Die Positionen der IG BCE sind klar und eindeutig.
Die Kernpunkte:
Wir wollen eine Reform, die unser Gesundheitssystem zukunftssicher macht. Richtschnur ist die soziale Gerechtigkeit. Wir wollen keine Umverteilung von unten nach oben.

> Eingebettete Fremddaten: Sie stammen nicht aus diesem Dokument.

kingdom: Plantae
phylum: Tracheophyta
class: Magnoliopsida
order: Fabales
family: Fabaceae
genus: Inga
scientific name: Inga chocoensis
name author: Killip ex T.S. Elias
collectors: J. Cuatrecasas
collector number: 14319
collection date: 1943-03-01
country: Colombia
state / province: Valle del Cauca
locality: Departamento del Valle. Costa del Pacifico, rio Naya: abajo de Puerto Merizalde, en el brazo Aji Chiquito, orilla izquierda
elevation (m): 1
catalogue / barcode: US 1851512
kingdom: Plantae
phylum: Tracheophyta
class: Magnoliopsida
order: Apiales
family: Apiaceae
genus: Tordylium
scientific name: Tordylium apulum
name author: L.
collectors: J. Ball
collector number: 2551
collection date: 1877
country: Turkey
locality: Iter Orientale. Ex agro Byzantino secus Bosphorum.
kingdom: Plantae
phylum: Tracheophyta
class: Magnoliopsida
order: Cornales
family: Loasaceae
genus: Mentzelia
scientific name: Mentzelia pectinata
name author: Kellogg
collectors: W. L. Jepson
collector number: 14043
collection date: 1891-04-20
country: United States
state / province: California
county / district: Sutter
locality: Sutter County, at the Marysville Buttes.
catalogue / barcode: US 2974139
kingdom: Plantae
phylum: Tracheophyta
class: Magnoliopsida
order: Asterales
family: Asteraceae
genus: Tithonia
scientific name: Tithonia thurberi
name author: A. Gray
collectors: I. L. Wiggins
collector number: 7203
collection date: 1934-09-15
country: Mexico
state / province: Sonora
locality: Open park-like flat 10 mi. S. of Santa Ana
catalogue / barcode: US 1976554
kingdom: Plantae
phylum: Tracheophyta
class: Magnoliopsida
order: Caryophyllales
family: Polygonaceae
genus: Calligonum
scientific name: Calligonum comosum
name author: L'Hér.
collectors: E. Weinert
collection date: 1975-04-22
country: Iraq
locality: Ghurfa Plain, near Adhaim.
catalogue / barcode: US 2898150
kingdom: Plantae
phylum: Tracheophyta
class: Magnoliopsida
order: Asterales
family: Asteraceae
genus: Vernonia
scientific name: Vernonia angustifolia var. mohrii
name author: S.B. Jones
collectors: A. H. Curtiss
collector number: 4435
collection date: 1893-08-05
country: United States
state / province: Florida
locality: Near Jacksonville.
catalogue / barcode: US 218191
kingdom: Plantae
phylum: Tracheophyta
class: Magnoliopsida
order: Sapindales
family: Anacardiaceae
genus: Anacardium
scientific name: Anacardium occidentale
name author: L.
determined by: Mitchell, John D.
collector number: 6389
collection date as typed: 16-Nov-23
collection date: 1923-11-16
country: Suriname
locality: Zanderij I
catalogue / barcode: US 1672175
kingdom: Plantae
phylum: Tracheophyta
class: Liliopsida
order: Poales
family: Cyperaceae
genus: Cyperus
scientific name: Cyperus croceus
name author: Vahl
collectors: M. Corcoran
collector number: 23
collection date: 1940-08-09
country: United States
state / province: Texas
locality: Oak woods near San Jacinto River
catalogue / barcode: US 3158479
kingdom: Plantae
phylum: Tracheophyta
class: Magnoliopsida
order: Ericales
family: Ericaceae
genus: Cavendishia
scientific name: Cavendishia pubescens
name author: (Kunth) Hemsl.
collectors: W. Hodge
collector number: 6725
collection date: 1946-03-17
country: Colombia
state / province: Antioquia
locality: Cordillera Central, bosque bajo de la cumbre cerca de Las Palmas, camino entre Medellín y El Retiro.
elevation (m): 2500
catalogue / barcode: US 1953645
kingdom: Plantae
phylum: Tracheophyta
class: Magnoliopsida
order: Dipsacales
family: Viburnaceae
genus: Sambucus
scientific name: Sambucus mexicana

Deshalb lehnen wir einheitliche Kopfprämien ab.
Wir halten am Solidarprinzip in der Krankenversicherung fest, für einen Systemwechsel stehen wir nicht zur Verfügung. Notwendige und angemessene medizinische Leistungen müssen auch künftig unabhängig von den persönlichen Lebensumständen garantiert sein. Eine Zwei-Klassen-Medizin ist mit uns nicht zu machen. Wir stehen für die hälftige Finanzierung von Arbeitgebern und Arbeitnehmern. Einseitige Belastungen der Rentner sind unsozial.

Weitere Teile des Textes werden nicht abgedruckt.